NEW PARIS, Ind. — After 39 years of teaching fourth-graders, John Christner is ready to see a little more of the world.
On Friday, he’ll lay his chalk down for a final time. Sometime after that, the New Paris Elementary School teacher intends to depart on a six-week trip out West. He’s going to 16 national parks and visiting friends and family along the way.
After that, who knows?
“I’ve been kind of mentally preparing for the past year,” Christner said of his retirement.
He’s looking forward to “just being able to slow down and take it easy.”
Though “slowing down” involves continuing to work as a volunteer at Menno-Hof in Shipshewana, being more involved in his church, Eighth Street Mennonite, and doing the “lunch buddy” program next year at the school. He’s also looking at volunteering his services wherever needed in Goshen.

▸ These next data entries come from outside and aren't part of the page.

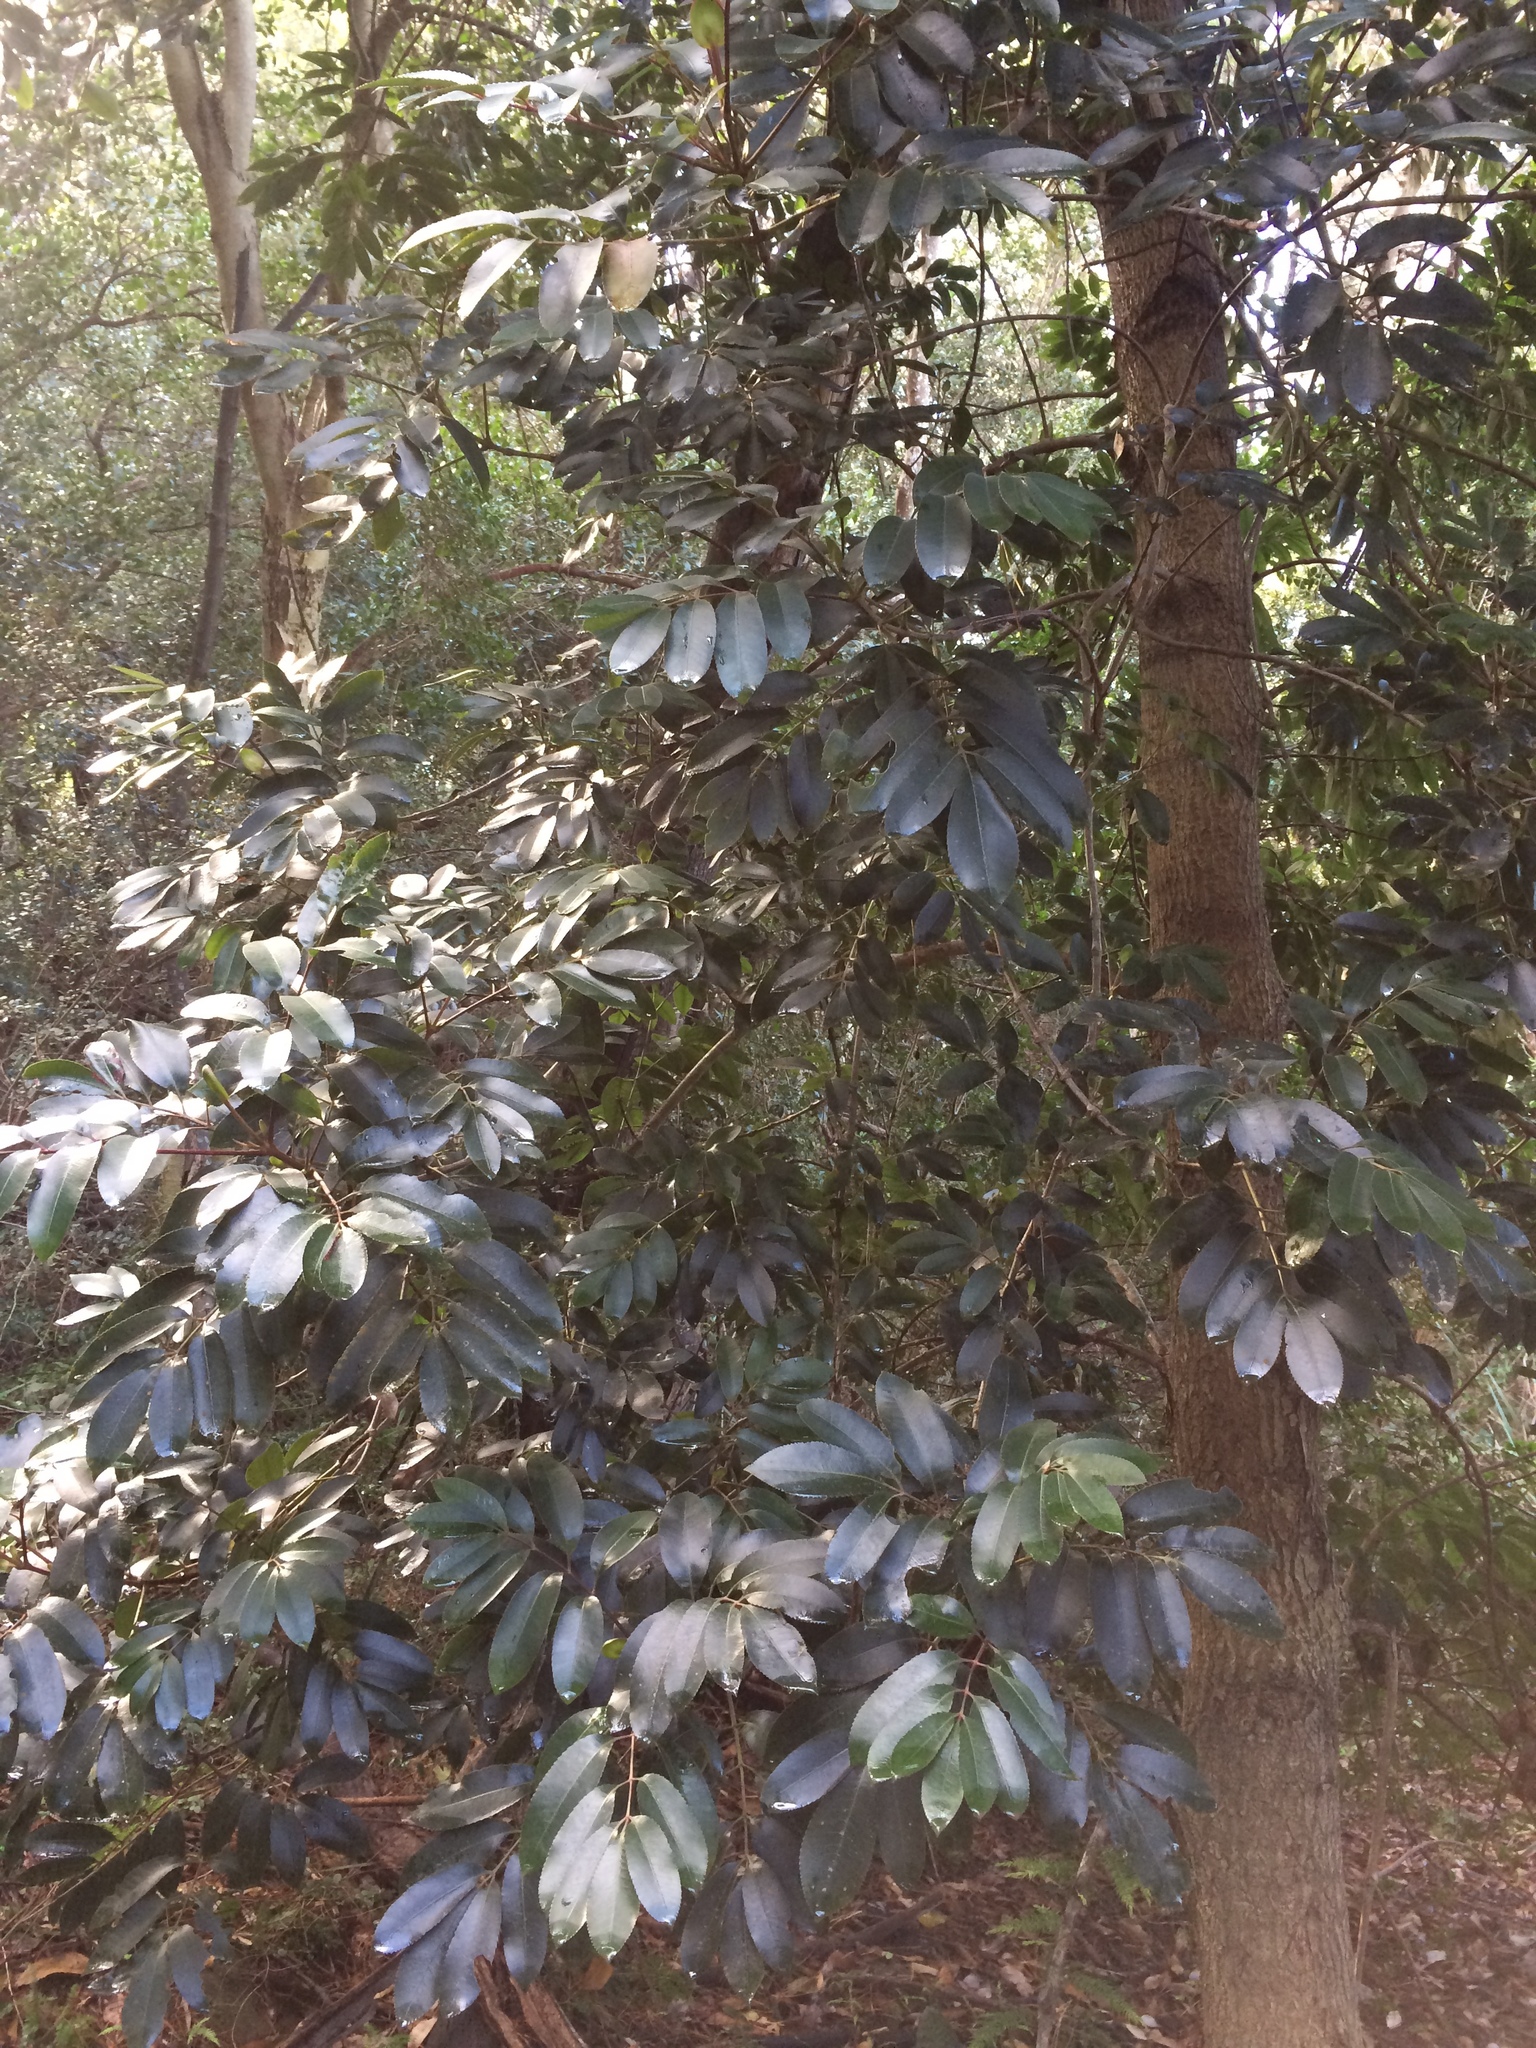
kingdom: Plantae
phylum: Tracheophyta
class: Magnoliopsida
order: Oxalidales
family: Cunoniaceae
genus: Cunonia
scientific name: Cunonia capensis
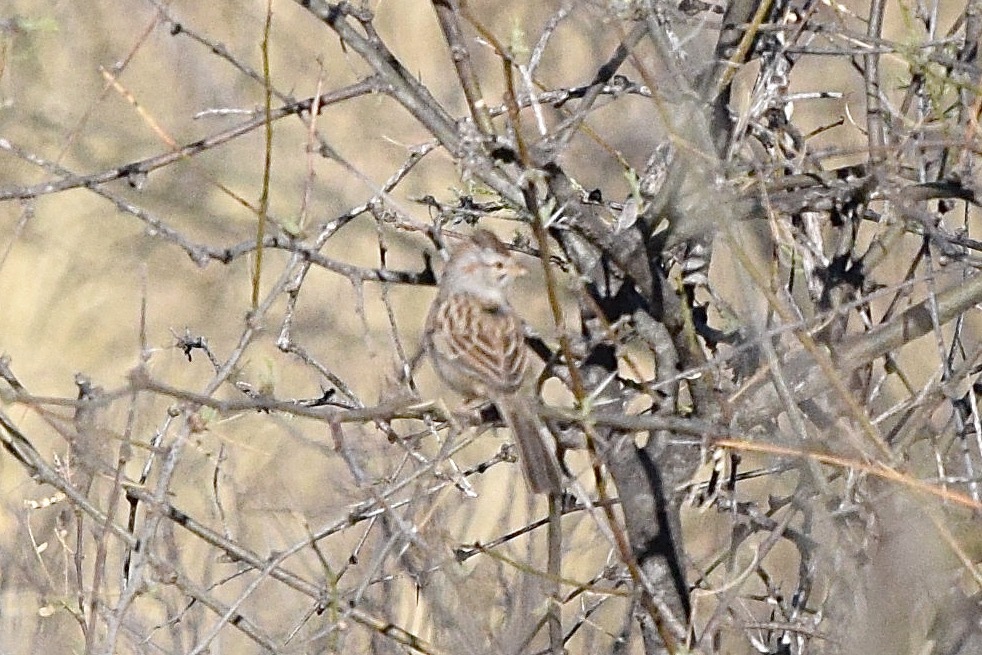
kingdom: Animalia
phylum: Chordata
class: Aves
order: Passeriformes
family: Passerellidae
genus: Peucaea
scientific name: Peucaea carpalis
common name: Rufous-winged sparrow
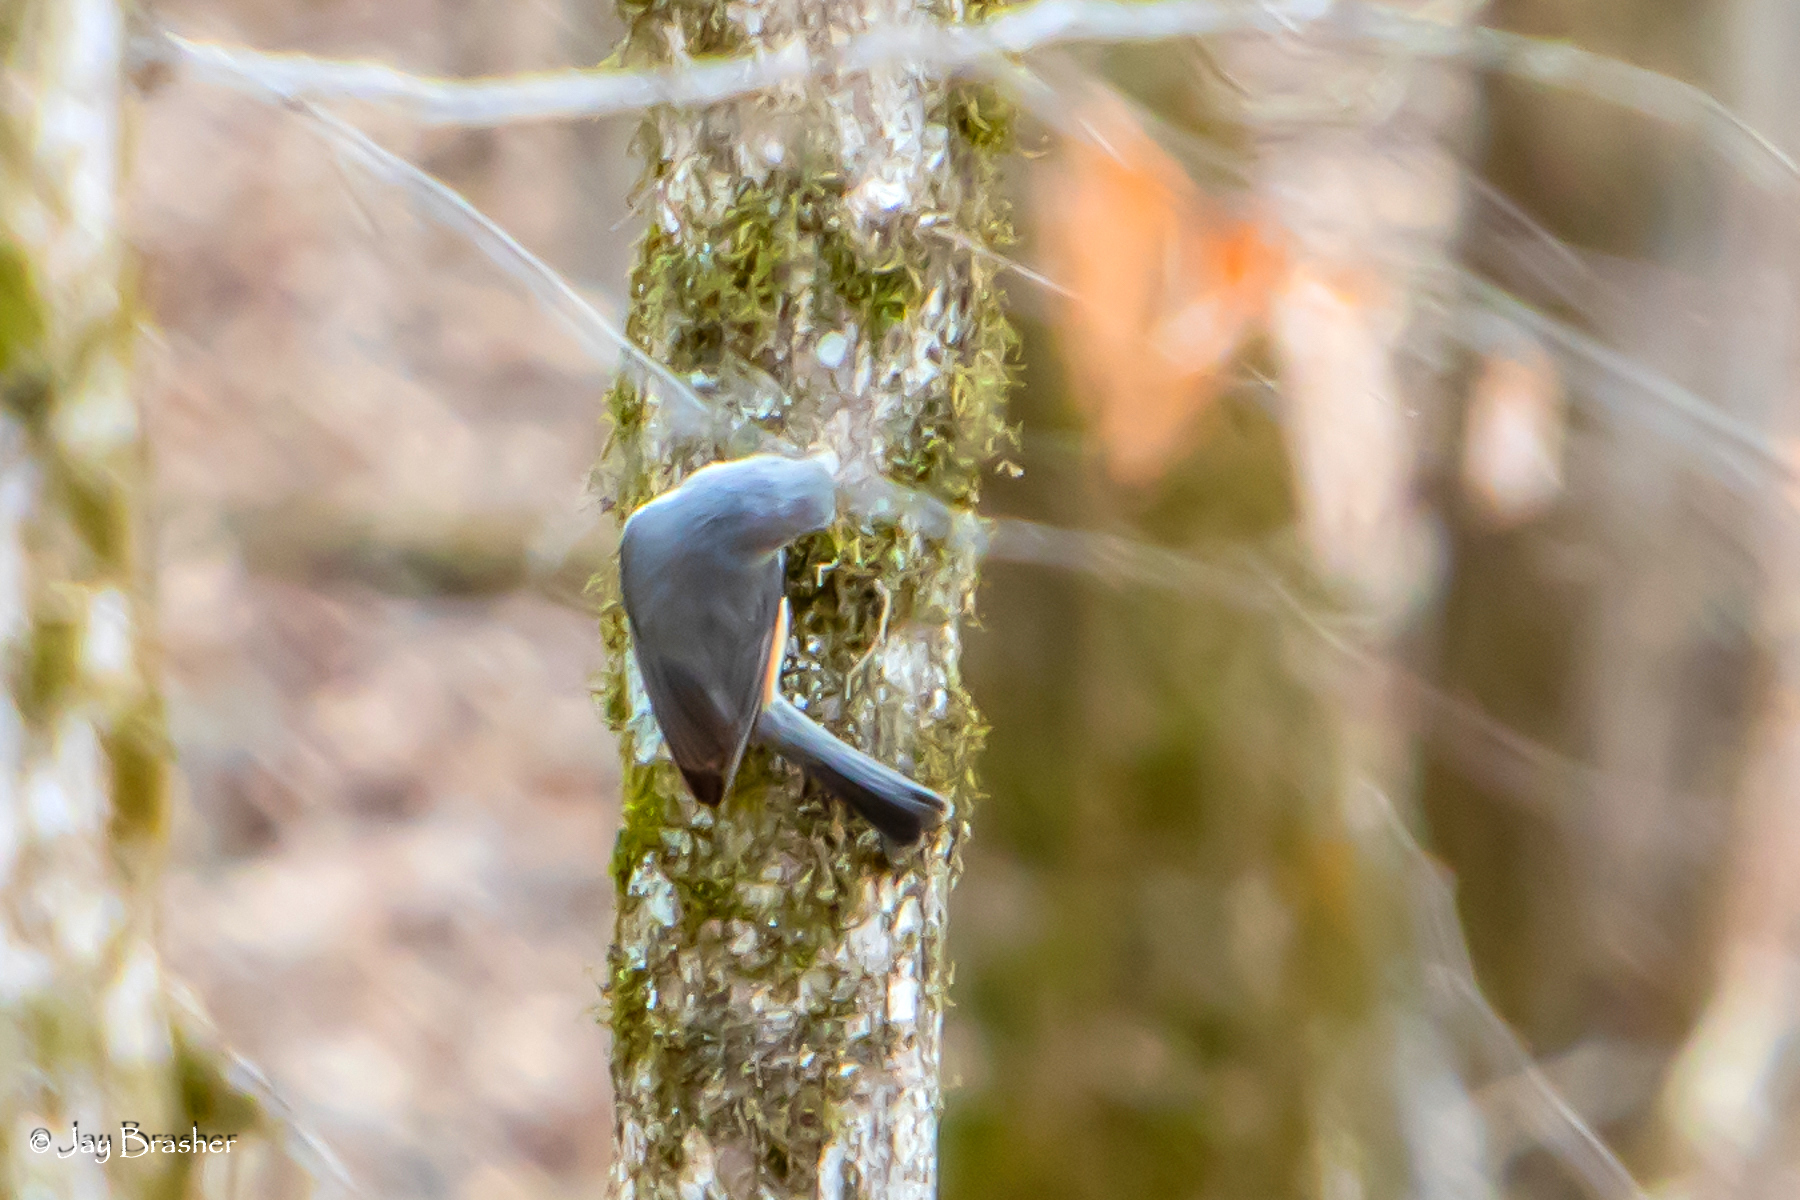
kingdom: Animalia
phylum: Chordata
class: Aves
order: Passeriformes
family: Paridae
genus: Baeolophus
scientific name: Baeolophus bicolor
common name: Tufted titmouse
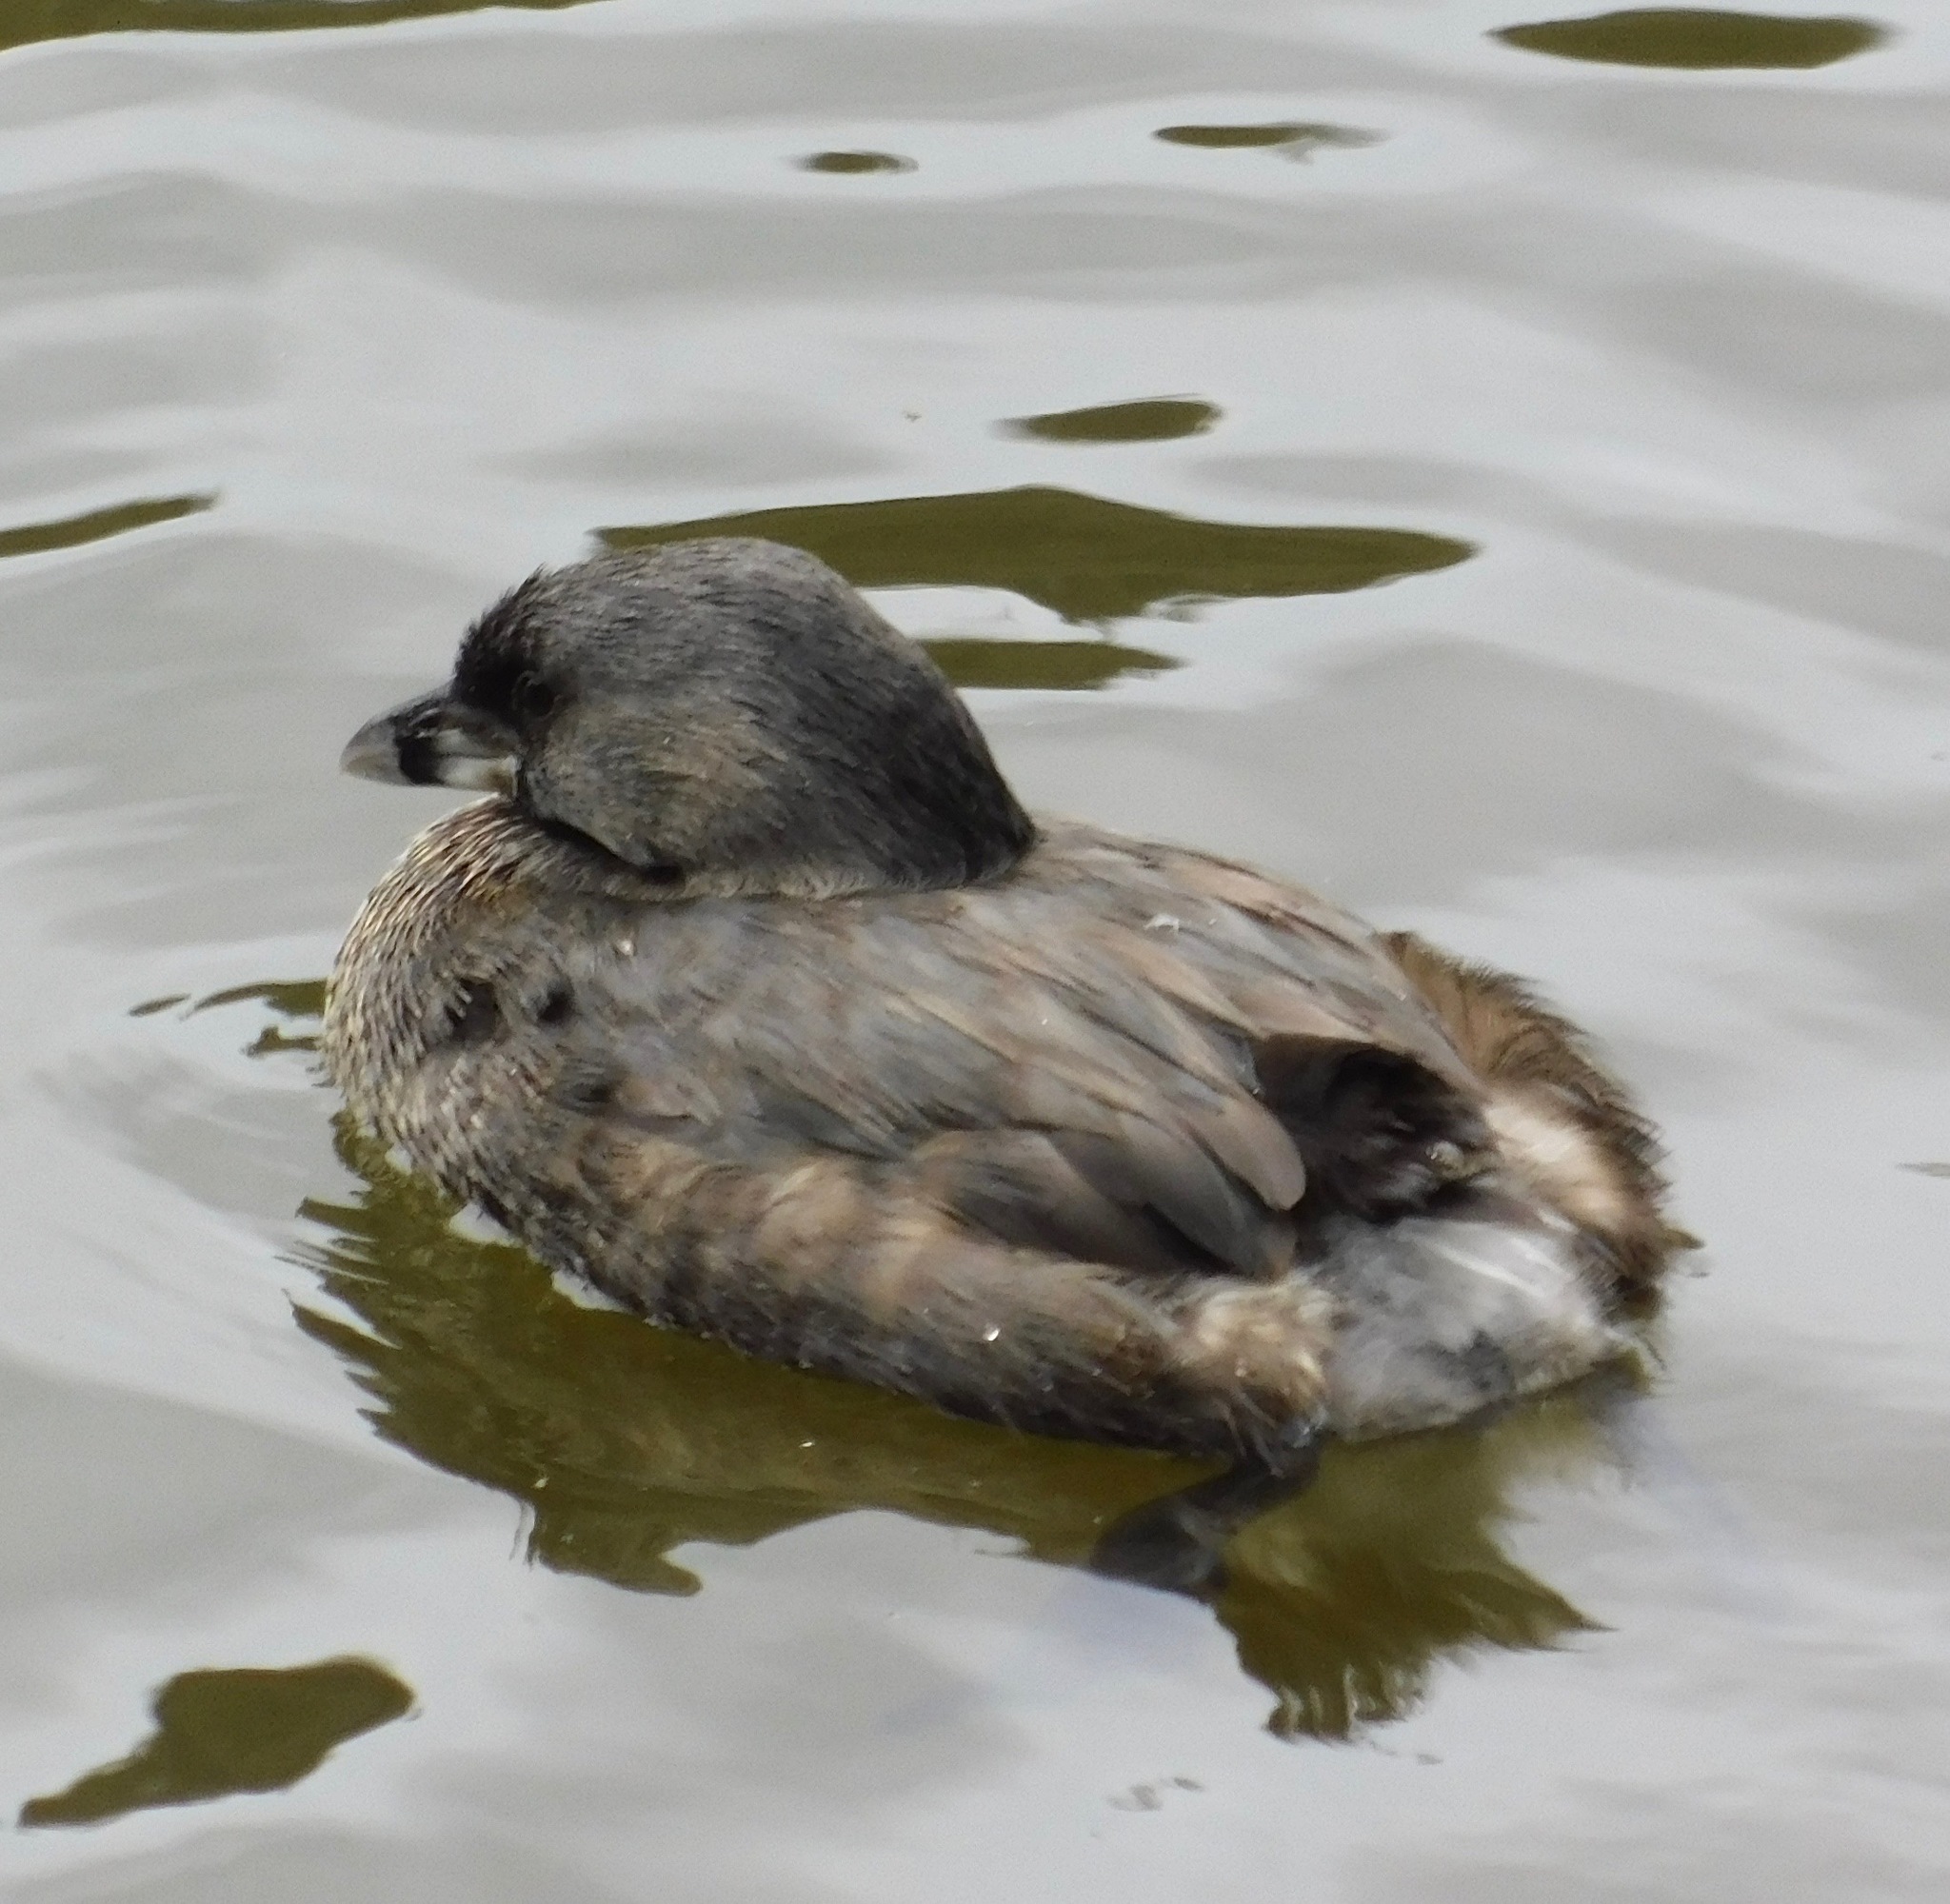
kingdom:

The barrage of well wishes and thank-yous has also helped prep him for the big day.
His co-workers gave him a party and an open house May 19. About 100 people showed up, he said.
Kids have been telling him they wished he wouldn’t retire, while others, while not happy to see him go, have given him tokens of appreciation.
One student made a book of lighthouses he should visit, something he might just do.
Christner’s a lighthouse buff and has collected quite a few miniatures over the years as a teacher. He’ll cherish them all, but one he received at his retirement stands out. One of Christner’s former students presented him with a glass beveled plate on which he had laser-etched a lighthouse.
“That’s something I’ll treasure the rest of my life,” Christner said.
With 39 years of teaching under his belt, Christner has a lot of special memories to take with him: getting hugs from former students, a strawberry pie a parent gave him, a coconut sent to him by a student on vacation in Hawaii.
“One of my main joys of teaching is getting that ‘aha!’ moment,” he said. “Getting that light in their eye that they’ve got it. It’s still fun to watch.”
That’s why fourth-graders are so special, according to Christner. They are at the age when they are independent and still enjoy learning, he said. “They’re inquisitive and they’re just fun to be around.”
Christner said, “I love teaching reading.” He tells students that they can travel anywhere in the universe and don’t have to pay a penny.
He also likes to have fun with math, doing brain teasers with the kids. Christner said he wanted to garner their interest and show them how math is a part of their lives.
Christner had also been teaching German once a week. His mother was Amish and he grew up speaking Pennsylvania Dutch. He later took German and decided it would be fun to teach the language.
Christner’s brought a little bit of everything to the table to teach kids, which is also a frustration and one of the reasons he’s retiring.
Too much emphasis has been placed on test scores thanks to the No Child Left Behind Act, he said.
Christner works with a wide range of students whose abilities go from second to sixth grades.
“There’s so much emphasis on test scores that we’re losing the main focus,” he said. Some important things are being overlooked, including creating a good citizen, while test scores are being emphasized.
And over the years as the family structure has changed, parents are working more and spending less quality time with their children, he said. As a result, parents may buy their children more technology to compensate. This means children aren’t socializing as much, and that is a trend that concerns him. Another end result is that children aren’t as physically fit.
No Child Left Behind is also placing increased demands on classroom teachers, he said. As a teacher, he said, “You can only take so much and that’s it.”